TIROLER TAGESZEITUNG „Leitartikel“ Ausgabe vom Samstag, 15. April 2023, von Max Strozzi: „Erbitterter Kampf um jeden Cent“
Explodierte Energiepreise haben die Inflation besonders in Österreich in lichte Höhen getrieben. Deshalb stehen auch Stromunternehmen mehr als andere in der Verantwortung, ihre Karten auf den Tisch zu legen.

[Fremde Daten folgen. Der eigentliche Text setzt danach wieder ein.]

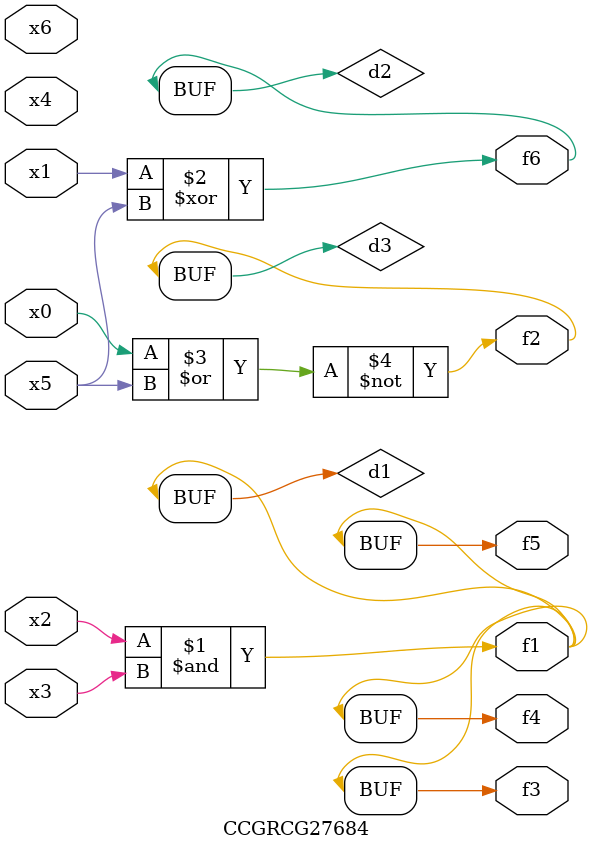
<source format=v>
module CCGRCG27684(
	input x0, x1, x2, x3, x4, x5, x6,
	output f1, f2, f3, f4, f5, f6
);

	wire d1, d2, d3;

	and (d1, x2, x3);
	xor (d2, x1, x5);
	nor (d3, x0, x5);
	assign f1 = d1;
	assign f2 = d3;
	assign f3 = d1;
	assign f4 = d1;
	assign f5 = d1;
	assign f6 = d2;
endmodule

</source>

Der Krieg in der Ukraine hat auch die dunkle Seite des Energiemarkts ans Licht gebracht und eigenartige Zusammenhänge für jeden sichtbar offengelegt. Die Gaspreise sind explodiert, und in ihrem Sog die Strompreise. Das hat nicht nur dem unbedarften Stromkunden in Tirol die Augen geöffnet, der sich mit der vielen Wasserkraft im Land auf der sicheren, unabhängigen und günstigen Seite wähnte. Grün ist Wasser-Strom im Vergleich zu Kohle, Gas und Atom bestimmt. Unabhängig ist man deshalb aber lange nicht, auch weil Wasserkraftwerke vor allem im Winter im Sparmodus laufen. Und lukrativ ist das Ganze vielleicht für den Hersteller, nicht unbedingt aber auch für den Kunden, wie viele Österreicher am Beispiel Verbund verfolgen konnten. Der teilstaatliche Stromkonzern, ebenfalls nicht allzu knapp mit günstiger Wasserkraft gesegnet, drehte im Vorjahr mit Verweis auf die gestiegenen Börsenpreise kräftig an der Preisschraube, was ihm einen satten Milliardengewinn bescherte. Dem Handelsgericht Wien war diese Praxis nicht geheuer, denn wer selbst viel Strom etwa aus günstiger Wasserkraft herstellt, kann Preiserhöhungen nicht ohne Weiteres mit den (hohen) Börsenpreisen rechtfertigen.
Das Urteil hat auch Schockwellen bis nach Tirol geschickt. Die großen Tiroler Energieversorger Tiwag und IKB müssen ihre Preispolitik nun wieder auf den Kopf stellen. Und auch hier dürfte der erbitterte Kampf um jeden Cent am Ende vor Gericht ausgetragen werden. Die Tiroler Arbeiterkammer hat bereits Klagen gegen den Tiroler Landesenergieversorger und seine Innsbrucker Tochter angekündigt. Die Hall AG will man ebenfalls vor Gericht zerren, und auch Wörgl sowie die Kommunalbetriebe Hopfgarten in Osttirol haben die Konsumentenschützer im Visier. Vielleicht könnten auch andere folgen.
Das Zauberwort heißt in all diesen Fällen Transparenz. Wie kommt der Strompreis zustande, ist er gerechtfertigt oder wird die Gunst der Stunde genutzt? Kein Unternehmen gibt gerne Einblicke in die eigene Preisgestaltung, doch am Strommarkt geht es um viel mehr. Die explodierten Energiepreise haben besonders in Österreich die Inflation in Rekordhöhen getrieben. Kaum woanders in Europa ist das Leben um so viel teurer geworden wie in der Alpenrepublik, wo die Teuerung derzeit bei mehr als 9 Prozent liegt. Der tägliche Einkauf kostet sogar um 16,8 Prozent mehr als noch vor einem Jahr. Ein rasches Ende ist noch nicht in Sicht. Das sind auch Folgeeffekte der gestiegenen Energiepreise, die nun stark in der Kritik stehen. Deshalb stehen auch Stromproduzenten mehr als andere in der Verantwortung, ihre Kalkulation offenzulegen.